| 1. You're right, it can be slow! But it's usually still consistent and that's useful. 2. Hmm, cascading deletions. Is that really a big problem in practice? I'm skeptical because it seems like that would affect C and C++ programs too, but you rarely hear anyone mention it. Maybe Swift tends to use more objects whereas C++ programmers tend to be better at packing stuff together? 3. Fragmentation -- that's true, but again, it affects C and C++ too. I guess for long-running C/C++ programs you're likely to manage memory pools directly. I don't know if that's possible in Swift. 4. Cycles -- weak references work fine for this. I have never had trouble with cyclic garbage in Objective-C. (I mean, I've had leaks, but they're always easy to spot with a leak detector and easy to fix with weak references.) Overall, it seems to me that reference-counting adds a small but consistent performance penalty, and otherwise should have comparable runtime behavior to malloc/free in C, which is known to work pretty well when used correctly. Note that Apple got smooth and reliable 60fps performance on the original iPhone, which was extremely resource-constrained by modern standards, using Objective-C, which isn't usually considered a fast language! On the GC side, it seems like you typically get bursty, unpredictable performance, in both time and memory. Modern GCs work very hard to keep collection pauses as short as possible, but almost inevitably that means keeping garbage around for longer, which means using a lot of memory. |
2. It only takes freeing a tree with a few thousand nodes for it to become an issue. It happens in C++, too (heck, there've been cases where chained destructor calls overflowed the stack [1]). The reason why you don't hear more about it is because pause times just aren't that big a deal for most applications. In forum debates, people always discuss triple A video games and OS kernels and such, but in practice, only a minority of programmers actually have to deal with something even approaching hard real time requirements. Generally, most applications optimize more for throughput rather than pause times.

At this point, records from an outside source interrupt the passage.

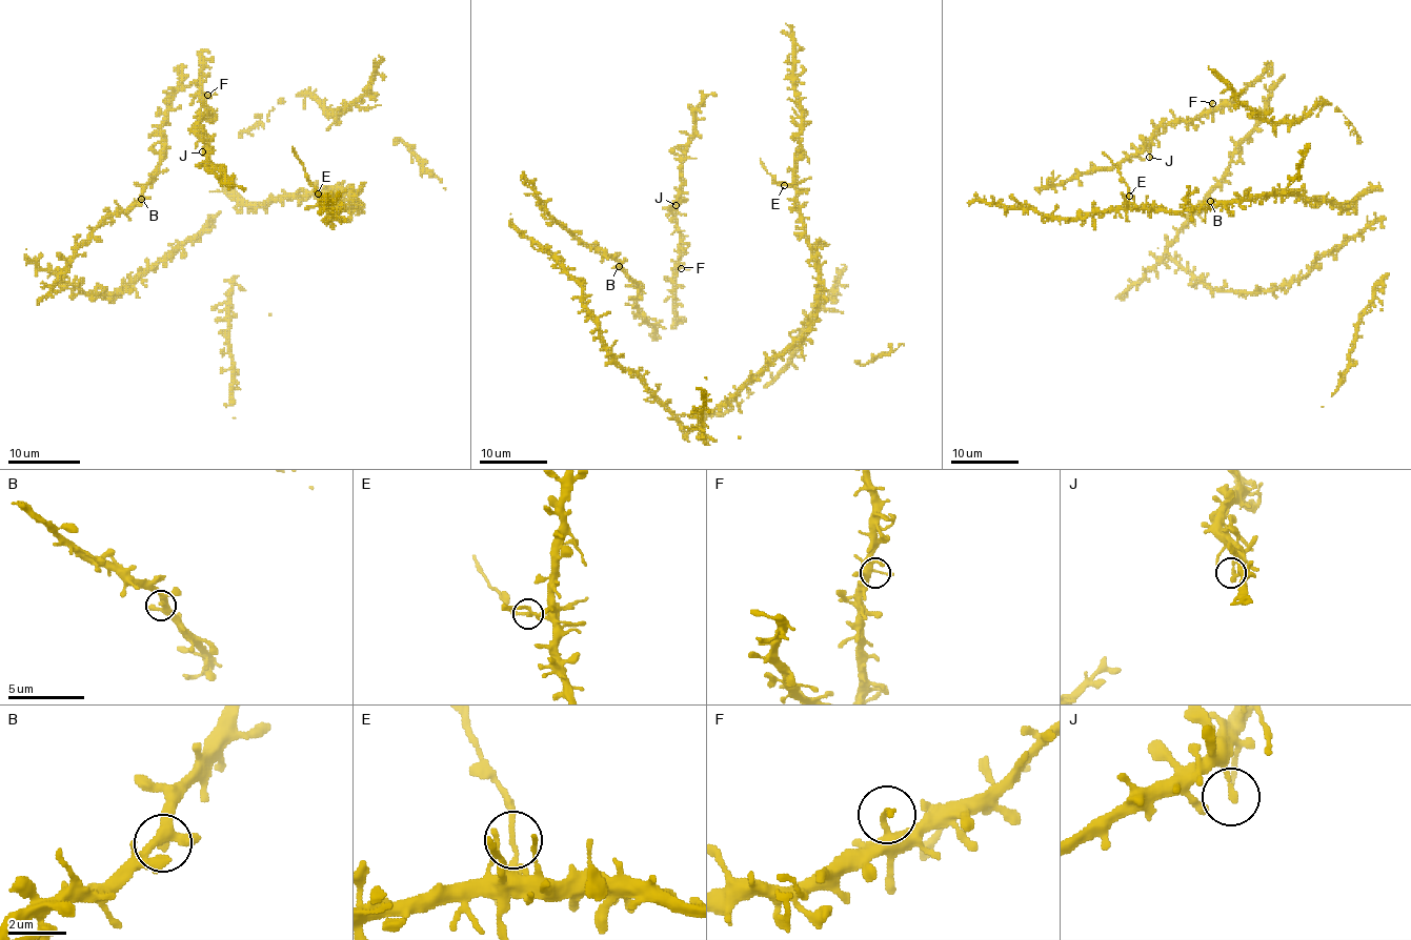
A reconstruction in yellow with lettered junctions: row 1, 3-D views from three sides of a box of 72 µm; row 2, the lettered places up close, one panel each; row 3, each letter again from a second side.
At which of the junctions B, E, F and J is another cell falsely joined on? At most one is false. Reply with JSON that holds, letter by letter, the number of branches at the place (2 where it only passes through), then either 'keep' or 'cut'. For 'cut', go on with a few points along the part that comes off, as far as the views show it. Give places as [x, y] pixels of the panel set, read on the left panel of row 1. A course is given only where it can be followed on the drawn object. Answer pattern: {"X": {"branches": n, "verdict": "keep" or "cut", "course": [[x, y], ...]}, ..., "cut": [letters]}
{"B": {"branches": 2, "verdict": "keep"}, "E": {"branches": 2, "verdict": "cut", "course": [[318, 193], [293, 146]]}, "F": {"branches": 2, "verdict": "keep"}, "J": {"branches": 1, "verdict": "keep"}, "cut": ["E"]}

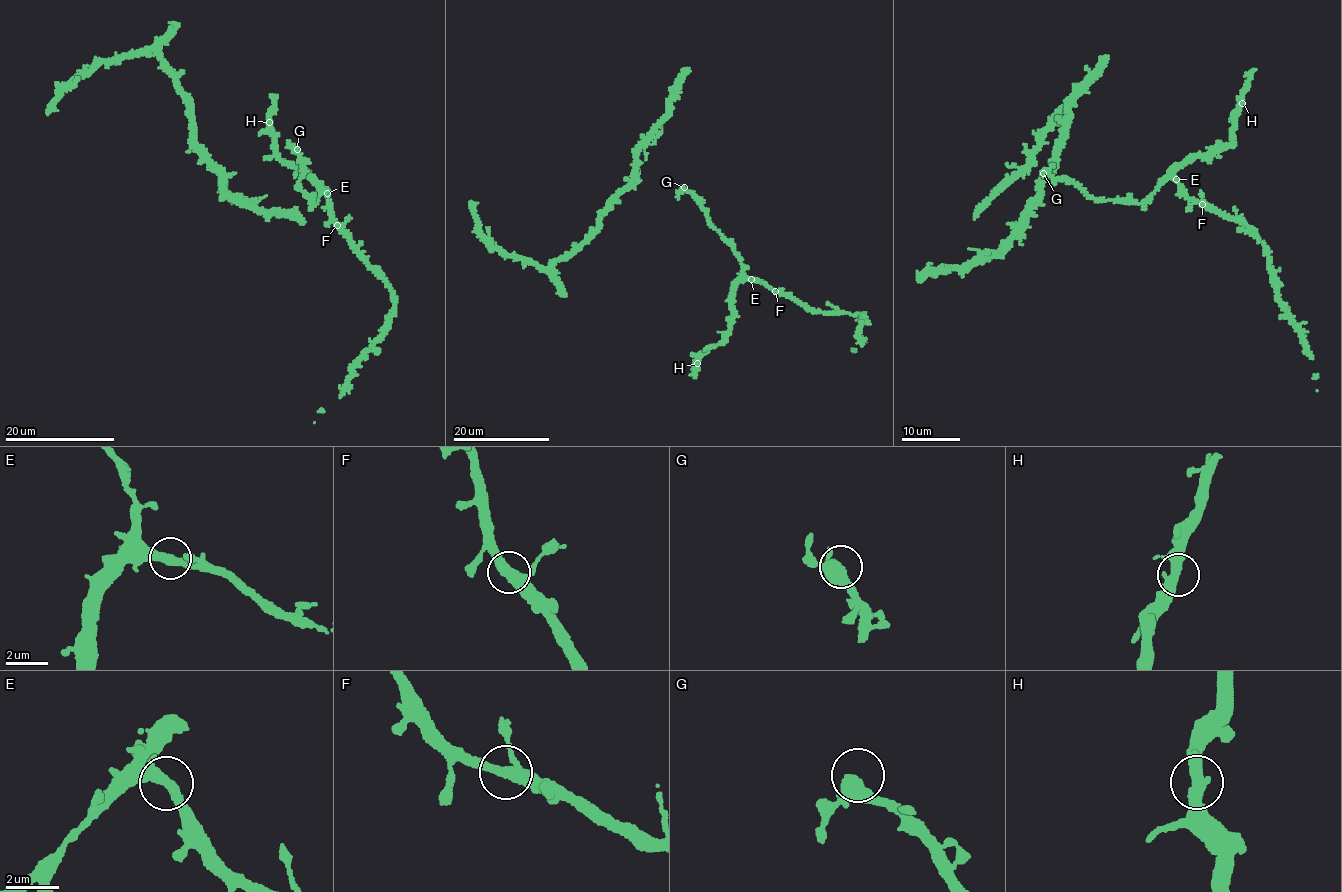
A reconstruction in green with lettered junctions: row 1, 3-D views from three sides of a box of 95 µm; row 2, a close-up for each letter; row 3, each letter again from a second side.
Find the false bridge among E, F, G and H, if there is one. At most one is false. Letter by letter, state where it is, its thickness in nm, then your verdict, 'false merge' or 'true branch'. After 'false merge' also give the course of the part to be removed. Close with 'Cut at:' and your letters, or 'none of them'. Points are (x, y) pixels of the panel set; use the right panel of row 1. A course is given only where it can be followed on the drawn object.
E: (1176, 179) | 320 nm | true branch
F: (1202, 204) | 360 nm | true branch
G: (1043, 173) | 360 nm | true branch
H: (1242, 103) | 360 nm | true branch
Cut at: none of them

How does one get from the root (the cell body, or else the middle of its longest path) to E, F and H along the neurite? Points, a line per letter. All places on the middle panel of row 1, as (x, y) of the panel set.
E: (686, 191), (697, 200), (711, 224), (733, 246), (745, 275), (751, 279)
F: (686, 191), (697, 200), (711, 224), (733, 246), (747, 278), (757, 279), (776, 291)
H: (686, 191), (697, 200), (711, 224), (733, 246), (743, 267), (732, 298), (728, 336), (700, 354), (697, 363)

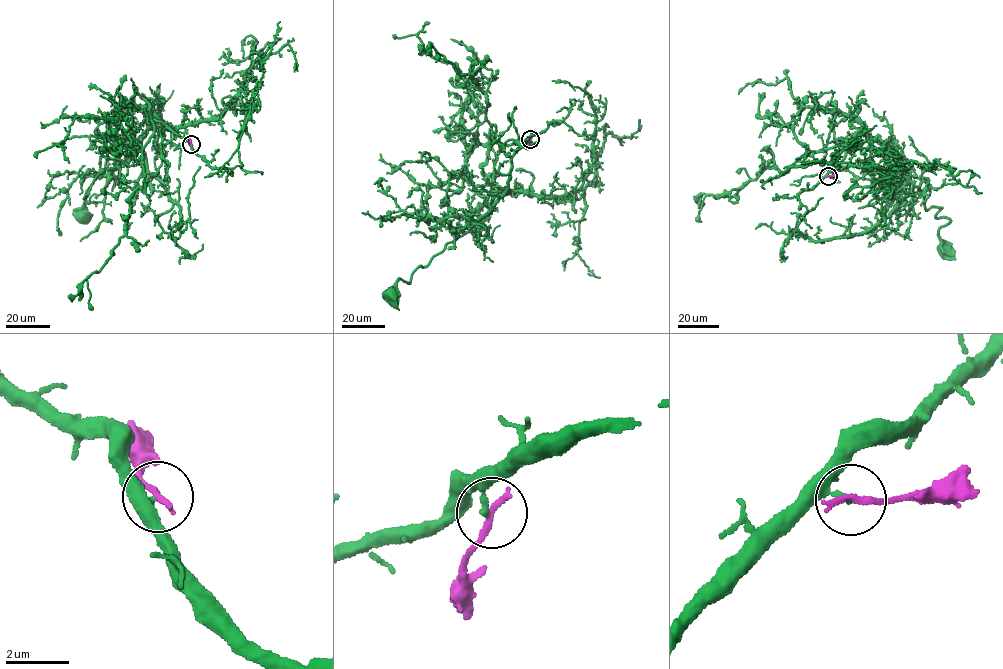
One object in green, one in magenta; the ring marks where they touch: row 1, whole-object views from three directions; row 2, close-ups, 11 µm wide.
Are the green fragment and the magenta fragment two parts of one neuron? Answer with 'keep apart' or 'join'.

3. Yes, and it can be a problem for C/C++, too. It's rare, but not non-existent. Note that pools can actually make fragmentation worse for long-running processes.
4. Weak references work if you get them right. But for long-running processes, even a single error can accumulate over time.
> On the GC side, it seems like you typically get bursty, unpredictable performance, in both time and memory. Modern GCs work very hard to keep collection pauses as short as possible, but almost inevitably that means keeping garbage around for longer, which means using a lot of memory.
This ... is not at all how garbage collectors work, especially where real time is concerned. Not even remotely. I recommend "The Garbage Collection Handbook" (the 2011 edition) for a better overview. And ultra-low pause times are generally more of an opt-in feature, because they're rarely needed.